Foundation hosts storytelling event for deaf students

The Louise Tumarkin Zazove Foundation held a deaf storytelling event on Saturday night at Eastern Michigan University’s Student Center. This was the second time the event was held at EMU.

Organized by Philip Zazove, the first deaf medical doctor to graduate from the University of Michigan, the event is intended to raise money for scholarships and financial assistance for deaf and hard of hearing students.

The foundation’s website says that the second most common disability in the United States is hearing loss, but many people with hearing loss have lower employment and income levels due to a lack of education.

Just as there are subgroups in every community, there are different types of deaf people in the deaf community.

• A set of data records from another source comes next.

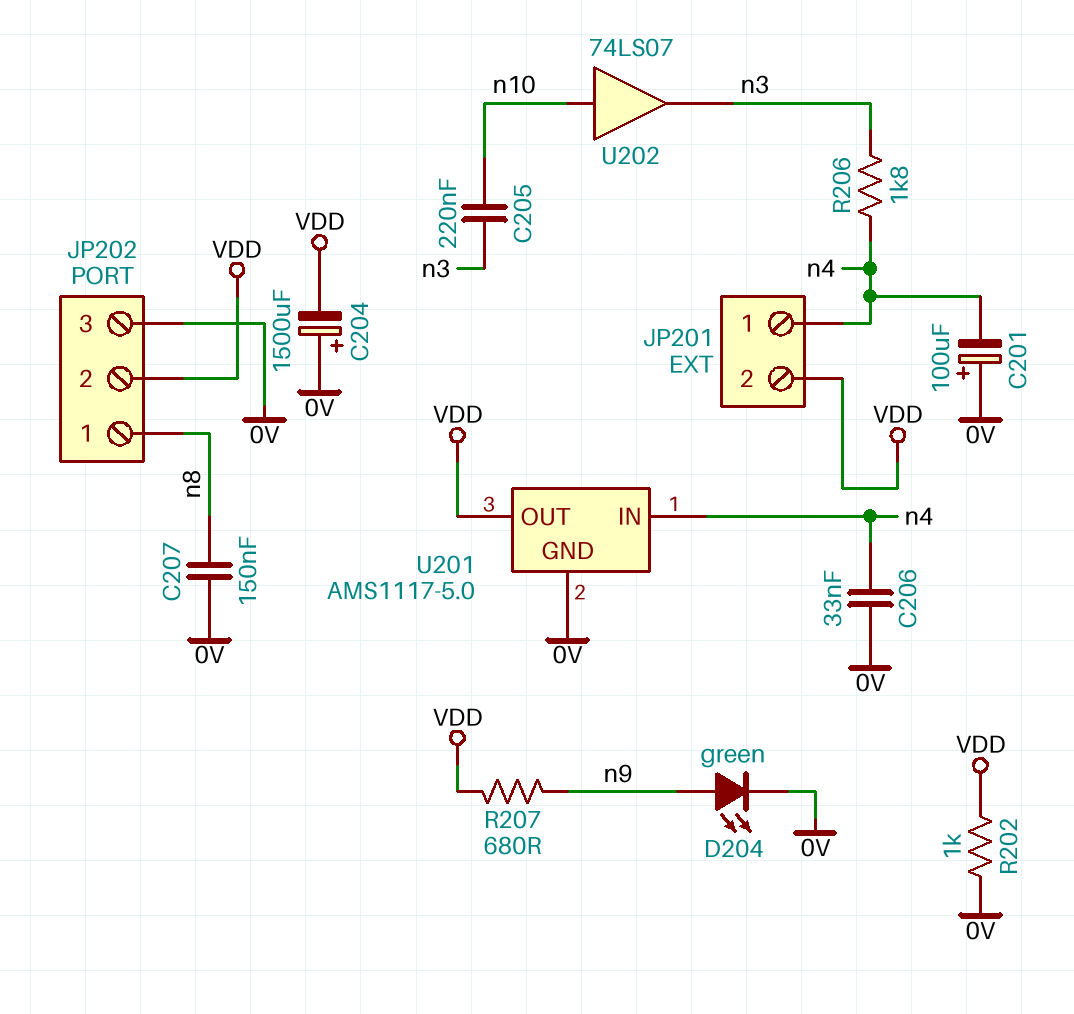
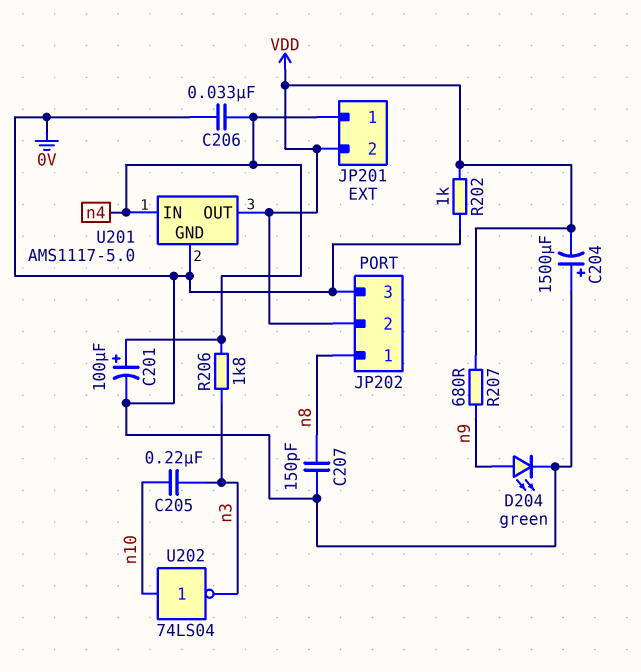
C201: 100uF (plus 0V, minus n4) -> 100uF (plus n4, minus 0V)
C207: 150nF (0V, n8) -> 150pF (0V, n8)
U202: buffer 74LS07 (in n10, out n3) -> NOT 74LS04 (in n10, out n3)

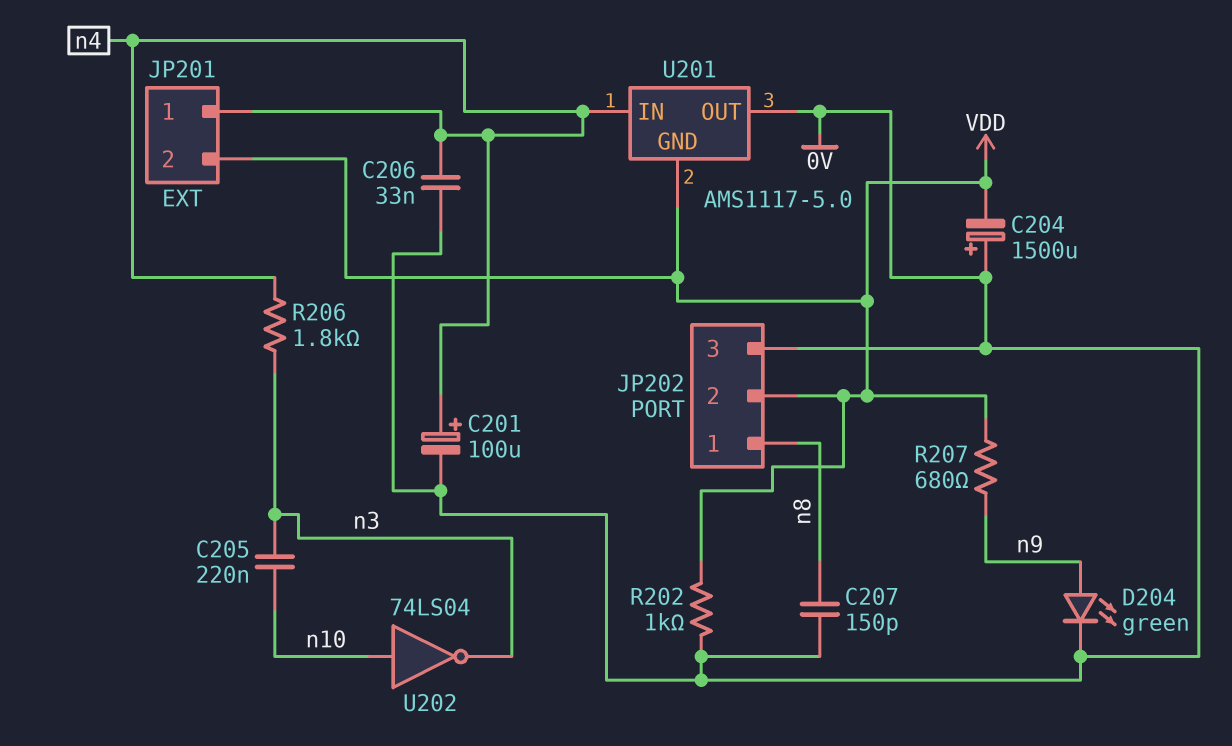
U201 pin GND: 0V -> VDD
U201 pin OUT: VDD -> 0V

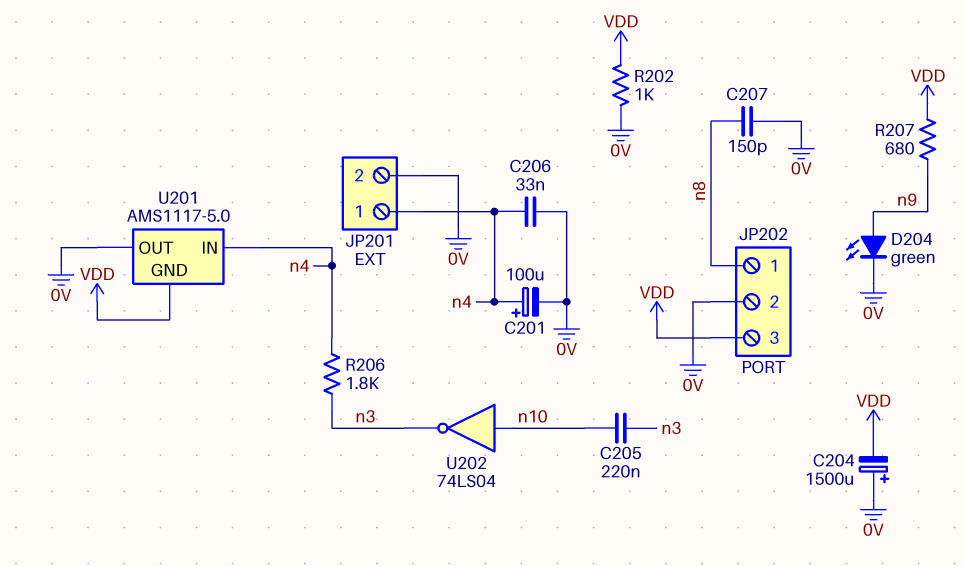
JP201 pin 2: VDD -> 0V
JP202 pin 2: VDD -> 0V
JP202 pin 3: 0V -> VDD

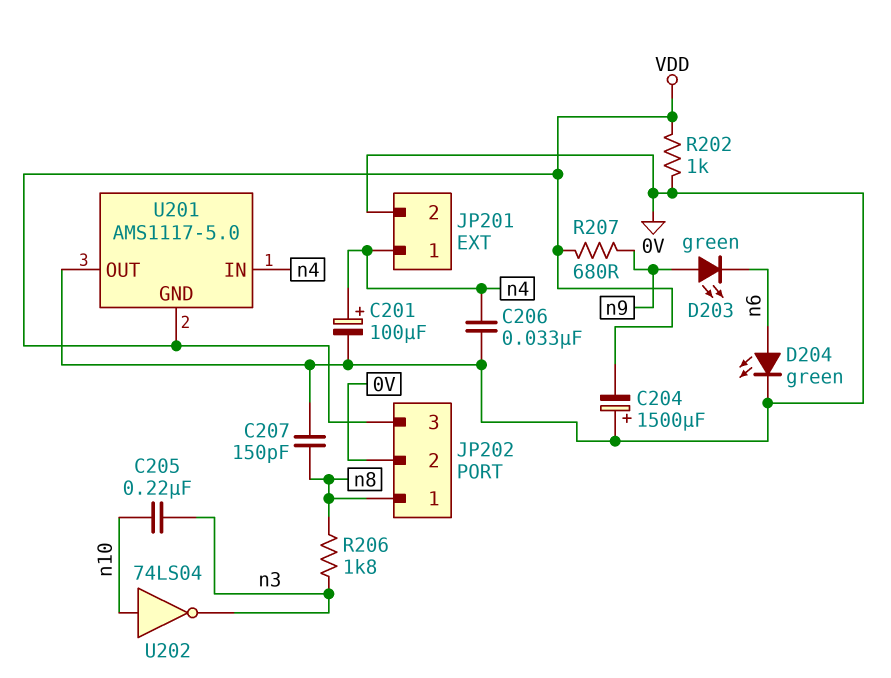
D203: none -> LED green (A n9, K n6)
D204: LED green (A n9, K 0V) -> LED green (A n6, K 0V)
R206: 1.8k (n3, n4) -> 1.8k (n3, n8)

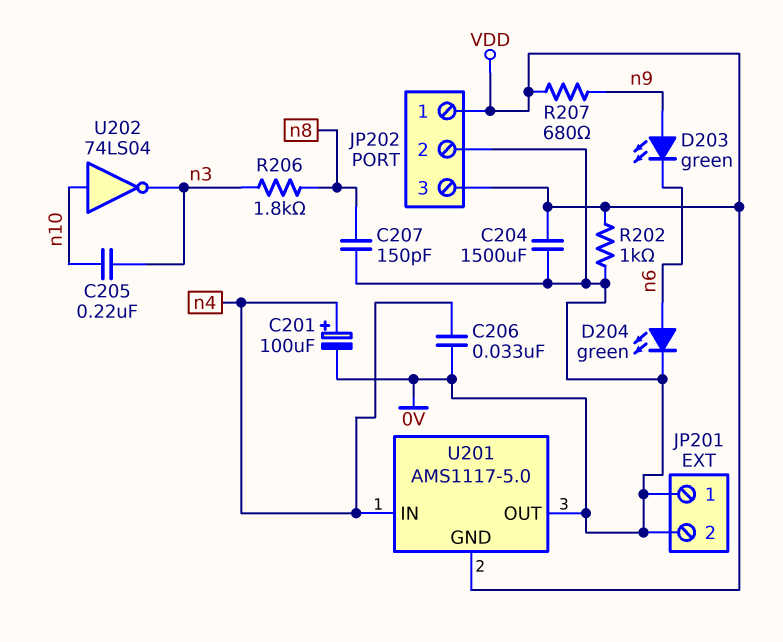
C204: 1500uF (plus 0V, minus VDD) -> 1500uF (0V, VDD)
JP201 pin 1: n4 -> 0V
JP202 pin 1: n8 -> VDD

For example, there are those who are born deaf or became deaf later, those who sign or don’t sign and those who have hearing aids or don’t.

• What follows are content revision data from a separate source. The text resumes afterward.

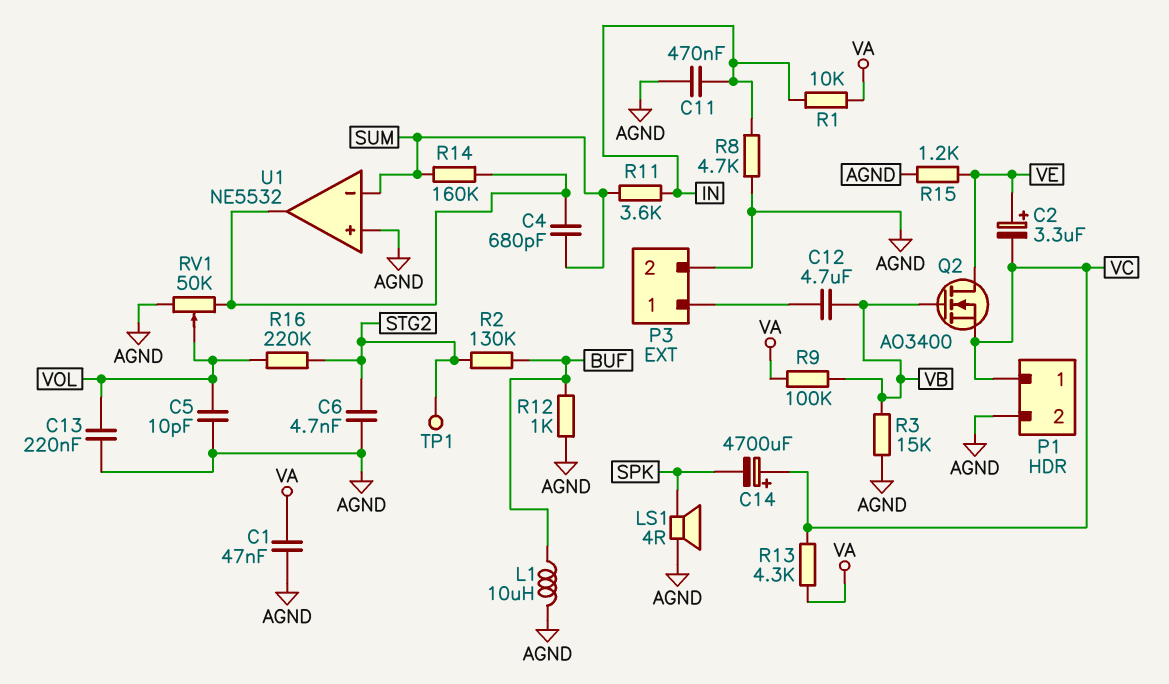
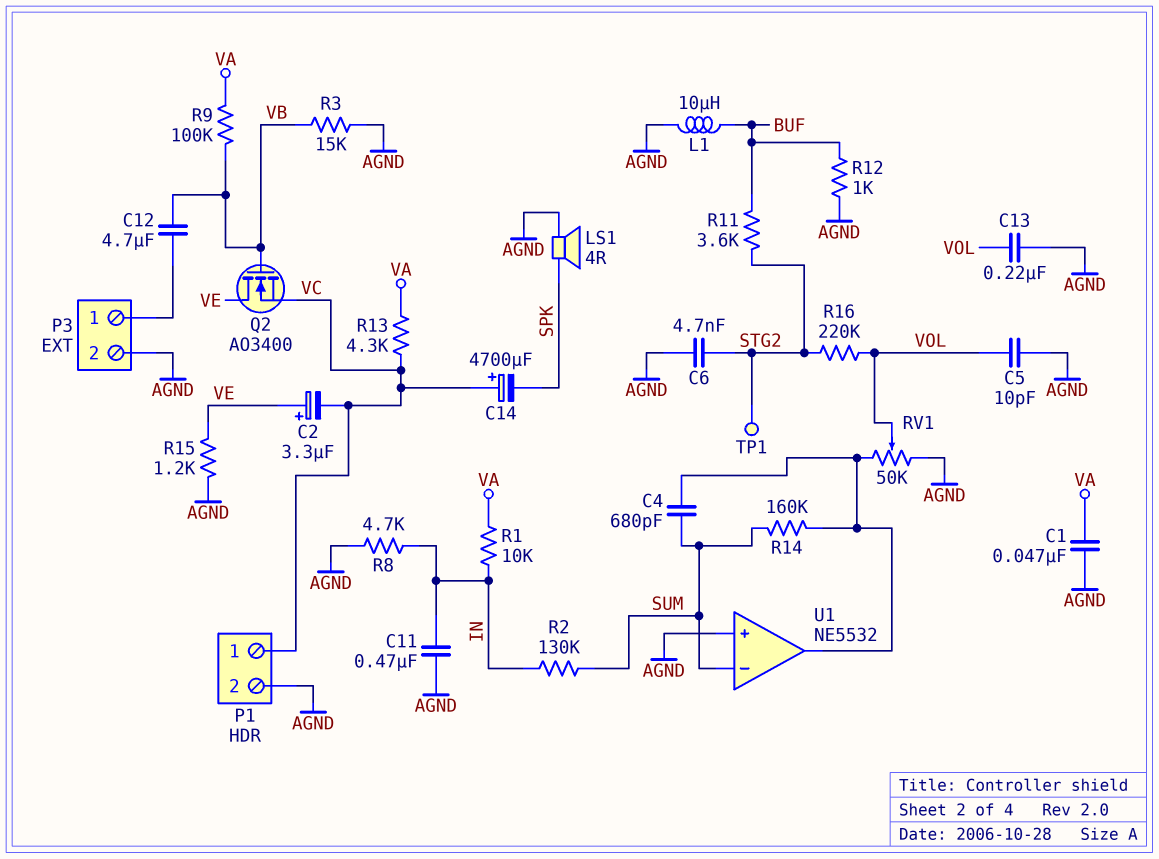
R2: 130k (BUF, STG2) -> 130k (IN, SUM)
R11: 3.6k (IN, SUM) -> 3.6k (BUF, STG2)

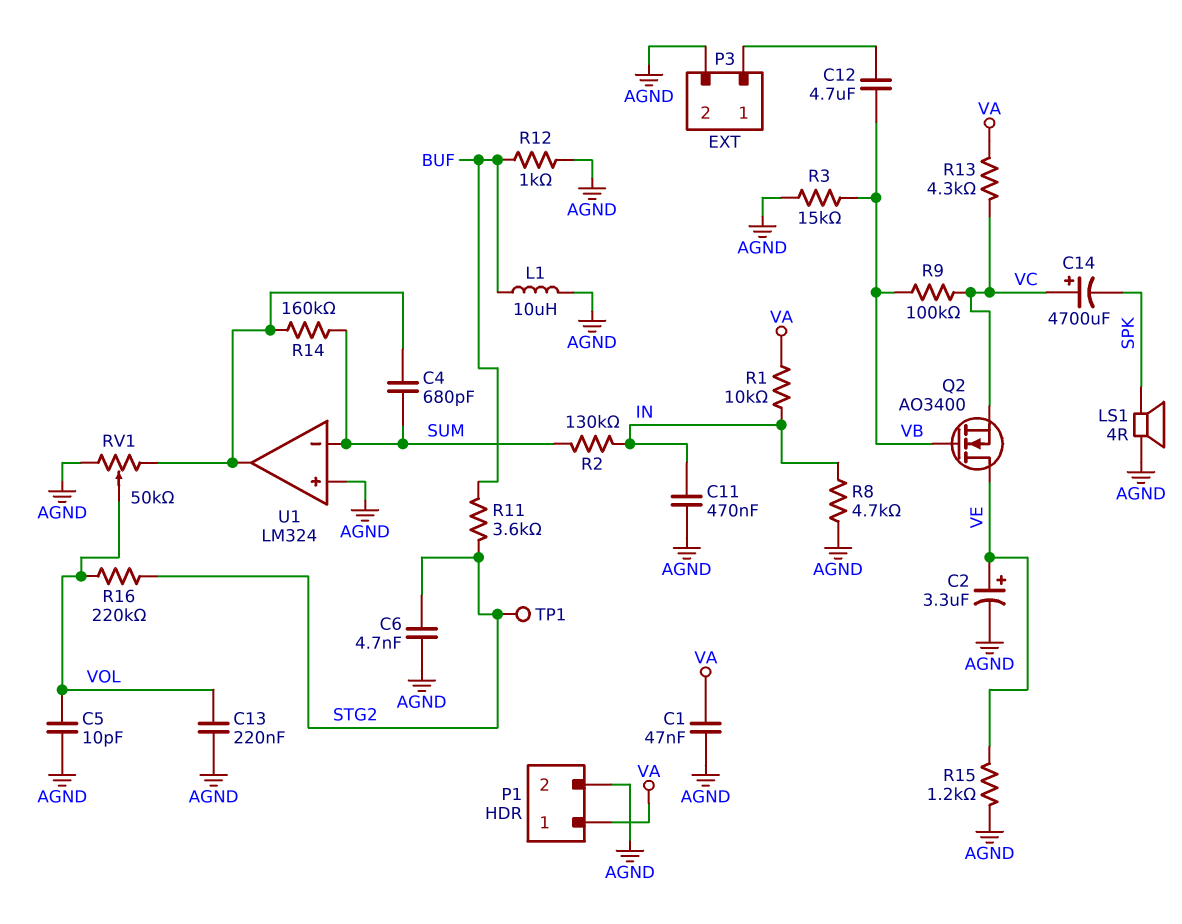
C2: 3.3uF (plus VE, minus VC) -> 3.3uF (plus VE, minus AGND)
P1 pin 1: VC -> VA
R9: 100k (VA, VB) -> 100k (VB, VC)
U1: NE5532 -> LM324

This presents a multitude of challenges for deaf students and those who interact with them.
Jacob Mahoney, 5, was born deaf and performed a solo skit with the help of an interpreter, narration on a projector and a wig.

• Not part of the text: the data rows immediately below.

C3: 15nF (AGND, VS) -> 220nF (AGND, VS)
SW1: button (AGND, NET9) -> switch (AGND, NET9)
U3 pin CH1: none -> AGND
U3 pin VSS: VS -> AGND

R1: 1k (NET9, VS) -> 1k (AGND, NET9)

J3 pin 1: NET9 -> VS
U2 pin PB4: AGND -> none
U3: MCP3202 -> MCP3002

“The biggest challenges are probably schools and hearing people and their ignorance,” said Jacob’s mom, Sharron Dona-Mahoney. She said people who hear don’t understand because nothing on the outside looks different.

Dona-Mahoney learned that Jacob was deaf at birth, but she was already accustomed to the challenges of communication.

“My parents are deaf and I was culturally bilingual, [knowing] sign language and English,” she said.
She thinks what the hearing community doesn’t realize about the deaf community is they’re no different. If there’s a difference, it’s not a disability.

“They have more self- awareness and awareness of their community and the people around them,” she said. “So they, in all actuality, pay more attention to life because they’re not disturbed or interfered with trying to listen all of the time, so they’re a little more intuitive.”

“The healthiest perspective on deafness is one of cultural rather than clinical deafness,” David Stuckless, a professional sign language interpreter, said. “If a family has a child who they find out is deaf; it’s kind of like being given a baby that speaks Chinese. Like Jacob, who we can see bouncing around like any other 5-year-old, was born into a family that was already deaf. Mom spoke sign language; both of her parent’s grandparents all were deaf.”

But he pointed out there was a difference between that kind of family and one that has never had deafness in the family before.

Terri Fear, who assisted Zazove, pointed out her 14-year-old adopted son, Sammy, who is deaf.

She said he came from a family of 12 and was the only deaf child.

When she and her husband adopted him at 9, he couldn’t sign or speak at all. When he was hungry he rubbed his belly, and when he wanted something to drink he pointed at it.

It took him five years to become functional with American Sign Language. Instead of playing with his siblings, they would just hand him a toy to look at. But now, when he sees them they can communicate because he can sign.

“It would be so nice if everybody, or if 80 or 90 percent of people who could hear, could sign,” Glenn Wall-Stewart, another performer who has been deaf since he was seven months old, said. “For example: there’s a guy right next to you who’s interpreting for you right now. He can hear. Imagine if you could sign and you didn’t have to have him sitting here. Then you would have access.”

Wall-Stewart said that while he has skill and talent, he can’t just go out and get what he wants in life because of the language barrier. He believes increasing the number of programs and the quality of deaf education will give deaf children a more positive future.

“Look at Zazove; he’s a doctor,” Wall-Stewart said. “He overcame great challenges and he’s a great influence. Meaning, if he could become a doctor, why couldn’t any deaf person become a doctor?” “I think that people think that if you can speak and you can hear than you’re intelligent,” Dona-Mahoney said. “There are a lot of people who talk who aren’t.”